Aim of the exercise: Whenever an image turns up, omit it and return the remaining data exactly.

Source material:
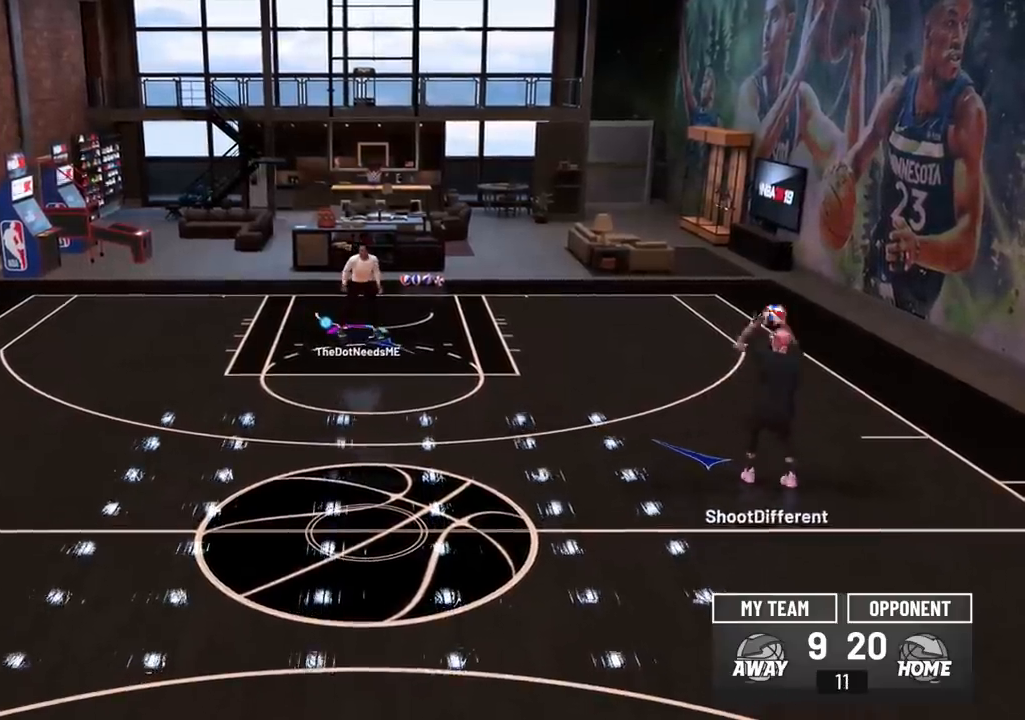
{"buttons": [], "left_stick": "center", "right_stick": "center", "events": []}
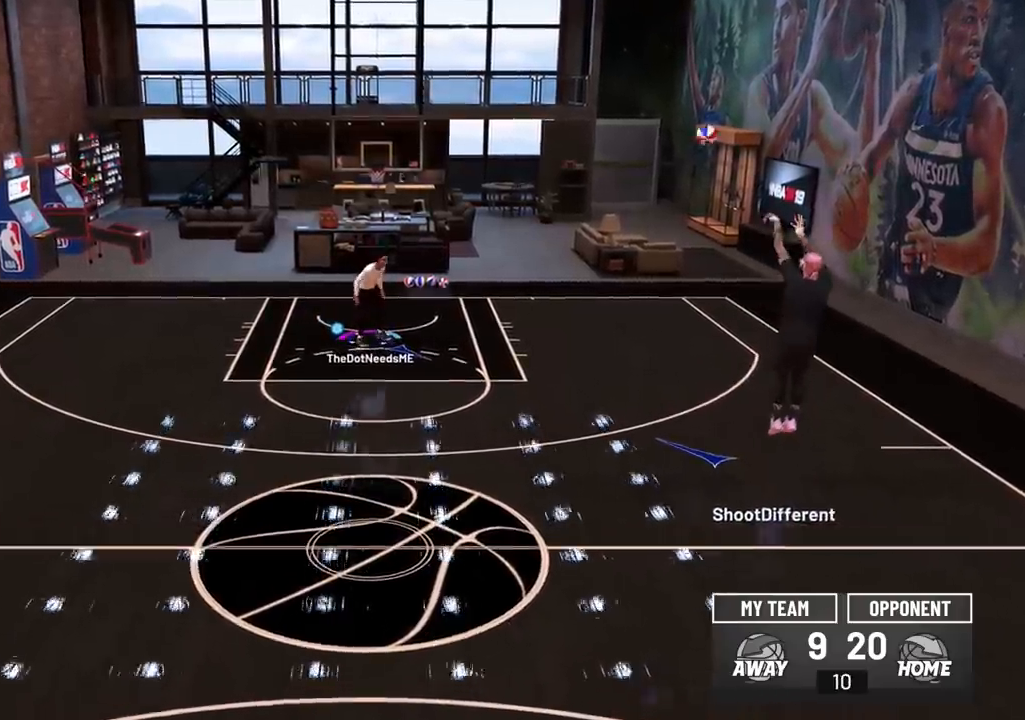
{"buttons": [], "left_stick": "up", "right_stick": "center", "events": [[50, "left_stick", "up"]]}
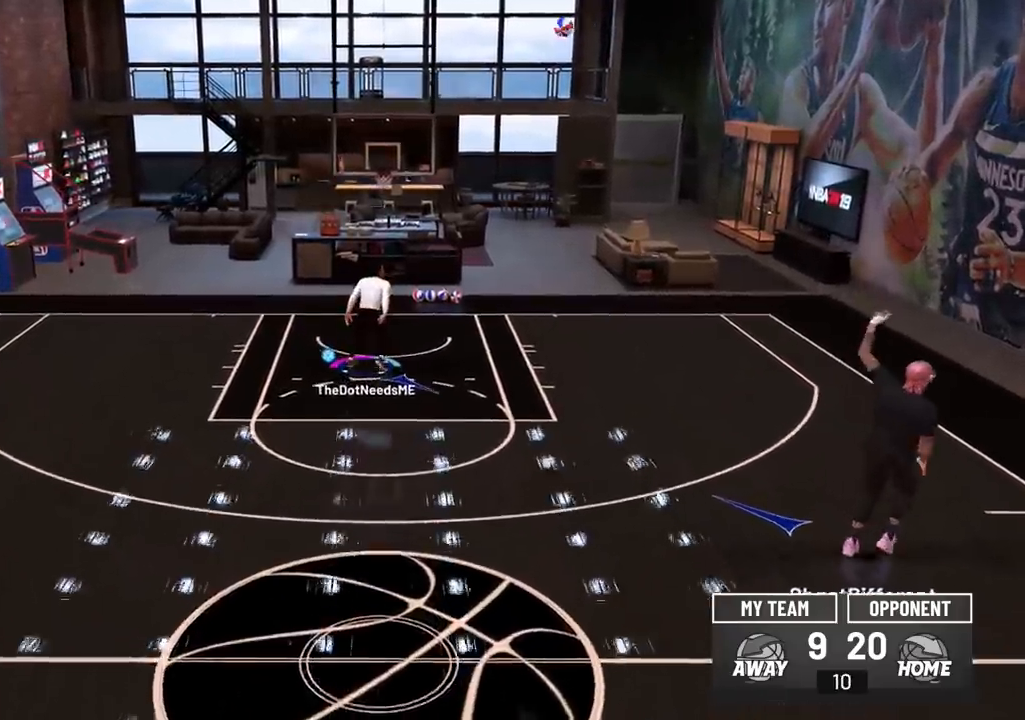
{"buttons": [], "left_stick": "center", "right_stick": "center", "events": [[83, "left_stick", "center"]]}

Answer to the exercise:
{"buttons": [], "left_stick": "center", "right_stick": "center", "events": []}
{"buttons": [], "left_stick": "up", "right_stick": "center", "events": [[50, "left_stick", "up"]]}
{"buttons": [], "left_stick": "center", "right_stick": "center", "events": [[83, "left_stick", "center"]]}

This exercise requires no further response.